Scientists finally achieved a breakthrough when one study demonstrated that DHA supplementation increased low-density lipoprotein (LDL) cholesterol levels while EPA did not. There was now a rationale for using a formulation of pure EPA without DHA in clinical trials to avoid undesired antagonistic effects. This initiated a number of clinical trials that supplemented various forms of pure EPA in the diet. The sands shifted considerably in early 2019 with the results from the Reduction of Cardiovascular Events with EPA-Intervention Trial (REDUCE-IT). Treatment with a pure form of EPA in a substantially higher dose than earlier clinical trials was shown to be associated with a significant reduction in cardiovascular disease risk in patients with diabetes and elevated triglyceride levels. This led to a flurry of changes in the clinical practice guidelines and recommendations, including those of the American Diabetes Association, National Lipid Association and the European Society of Cardiology /European Atherosclerosis Society. Organizations around the world were quick to endorse the use of EPA in their recommendations to reduce cardiovascular disease risk. There are currently several ongoing clinical trials that aim to further elucidate the role of EPA as well as EPA+DHA formulations in disease prevention.
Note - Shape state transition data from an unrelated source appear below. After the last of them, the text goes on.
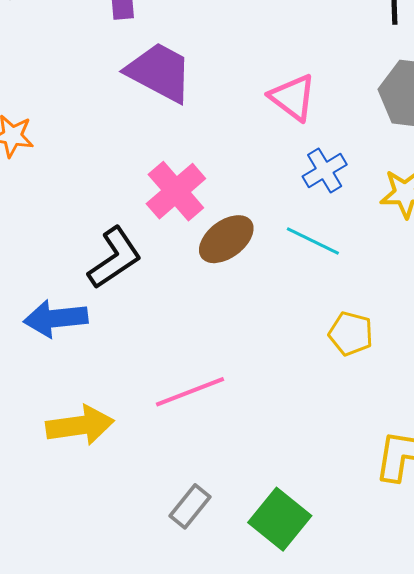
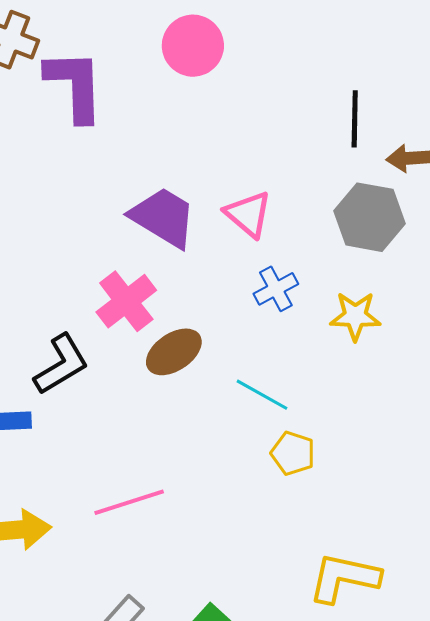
purple trapezoid: (159, 72) -> (163, 217), moved
cyan line: (313, 241) -> (262, 395), moved

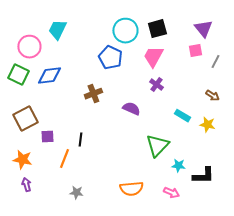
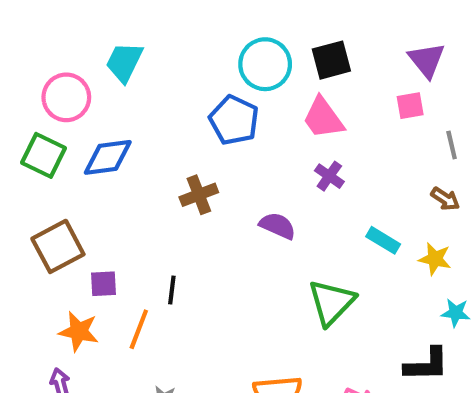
pink trapezoid: (153, 57) -> (323, 118), turned -65
gray line: (215, 62) -> (452, 145), moved, turned -40
orange star: (22, 160) -> (79, 331), moved
cyan star: (178, 166) -> (456, 313), moved

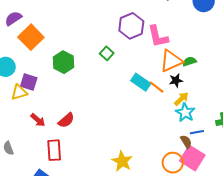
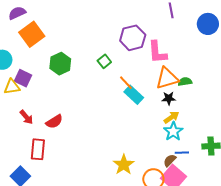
orange line: (157, 87) -> (126, 83), moved
brown semicircle: (186, 142) -> (170, 160), turned -112
yellow star: (122, 161) -> (124, 165), moved

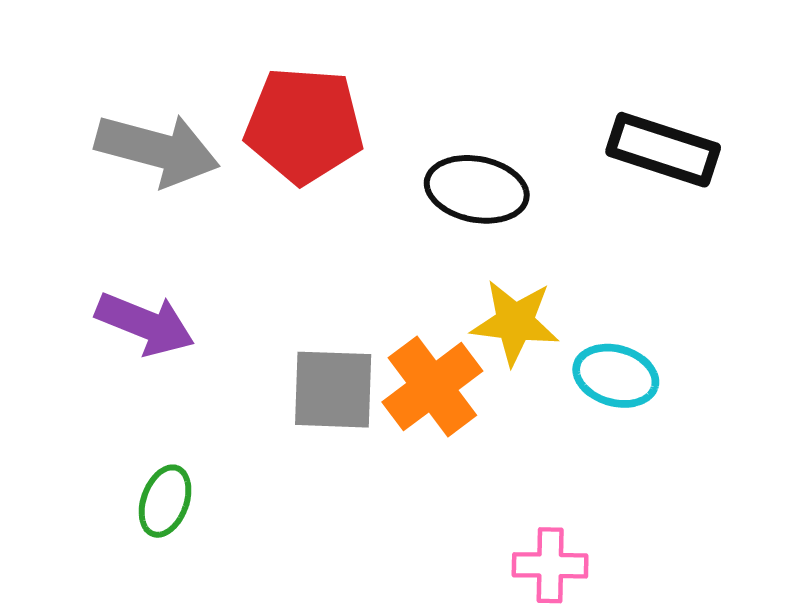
So what is the current recommendation? The prudent advice from scientists is to consume one to two fish or seafood servings per week for disease prevention. Though this would improve n-3 PUFA levels in most individuals, it would likely not be sufficient to reach levels that provide significant benefit for patients already diagnosed with diabetes and heart disease. A higher dose of n-3 PUFAs (approximately 4 grams per day of EPA) may be more effective for cardiovascular disease treatment in individuals with high triglyceride levels. Ongoing research will continue to investigate the cost-effectiveness as well as the safety and efficacy of EPA therapy. Until the nuances are further unraveled, it sure wouldn’t hurt to incorporate more seafood into your diet!